A panel discussion held on the final day of the event involved key experts from the public and private sectors in Malaysia discussing existing issues which continue to plague the fruit industry in Malaysia, and recommendations for improving the present scenario on Malaysia’s position as an exporter of tropical fruits in the region.
Representing TFNet at the panel discussion was Yacob Ahmad who reiterated that Thailand, Philippines, Indonesia, Vietnam are aggressively pursuing efforts to increase their fruit exports, with other emerging economies like Cambodia and Laos following suit. He highlighted the need for local fruits to be more affordable domestically, such as the sought after and exported durian variety Musang King.

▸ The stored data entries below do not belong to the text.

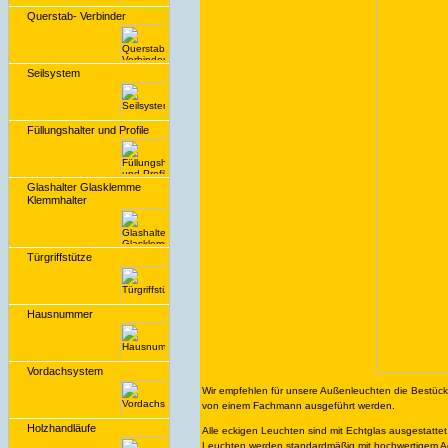
Querstab- Verbinder
Seilsystem
Füllungshalter und Profile
Glashalter Glasklemme
Klemmhalter
Türgriffstütze
Hausnummer
Vordachsystem
Wir empfehlen für unsere Außenleuchten die Bestück
von einem Fachmann ausgeführt werden.
Holzhandläufe
Alle eckigen Leuchten sind mit Echtglas ausgestattet
Leuchten werden standardmäßig mit hochwertigem Acry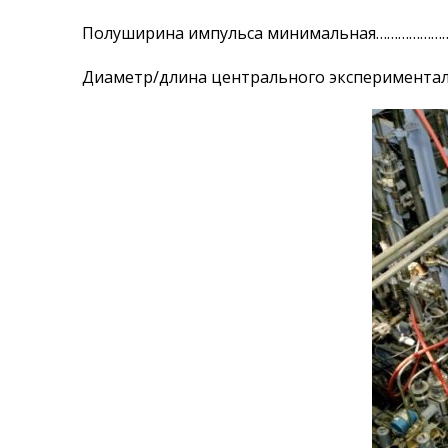
Полуширина импульса минимальная…………………
Диаметр/длина центрального экспериментал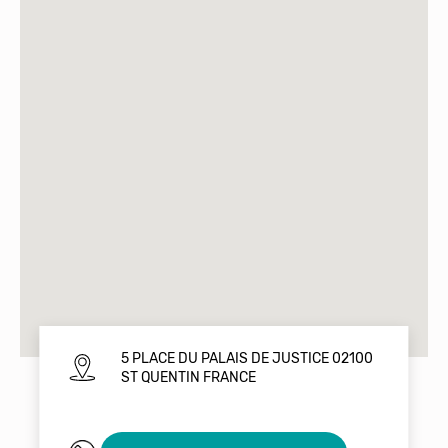
5 PLACE DU PALAIS DE JUSTICE 02100
ST QUENTIN FRANCE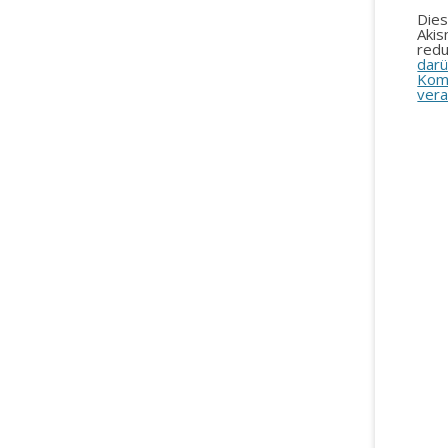
Die
Aki
redu
darü
Kom
vera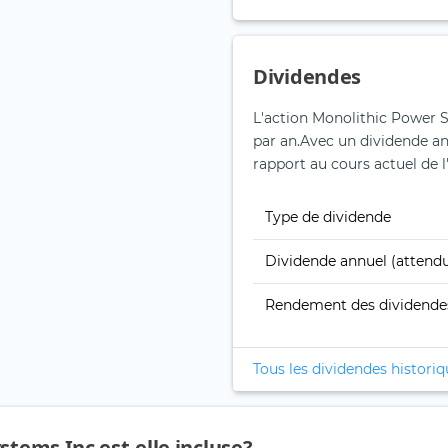
Dividendes
L'action Monolithic Power S
par an.
Avec un dividende an
rapport au cours actuel de l
Type de dividende
Dividende annuel (attend
Rendement des dividende
Tous les dividendes histori
stems Inc est-elle incluse?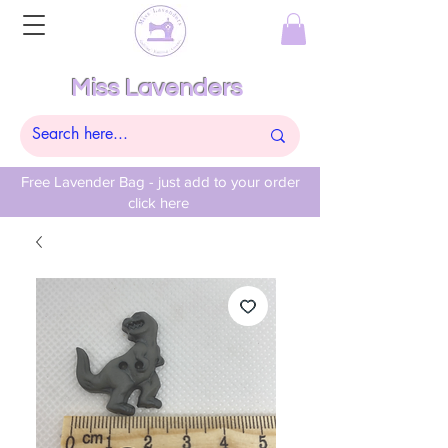
Miss Lavenders
Free Lavender Bag - just add to your order
click here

In terms of strengthening Malaysia’s export advantage, he emphasized on the need for the government to diversify and expand its export focus to nearby destinations such as Singapore rather than competing with countries such as Vietnam and Laos, which are penetrating into China’s already competitive trading landscape. He added that proximity and logistics are important parameters to consider for exports. In addition, he proposed the possibility of improving harvesting techniques for durian from ‘fully ripen’ to ‘harvest mature on the tree’ to improve shelf life.
For Malaysia to compete with regional leaders, Yacob called for developing other fruits of great potential including rambutans, jackfruit, pineapple, papaya, guava, passion fruit, and soursop.
His closing remarks recommended comprehensive R&D efforts involving greater collaboration with increased government funding, development of export-oriented policies for fruits, increasing domestic consumption, the establishment of an independent body for fruits, and expanding the existing TKPM (Permanent Food Production Areas) concept to overcome lack of land for expanding production through greater investments from the private sector.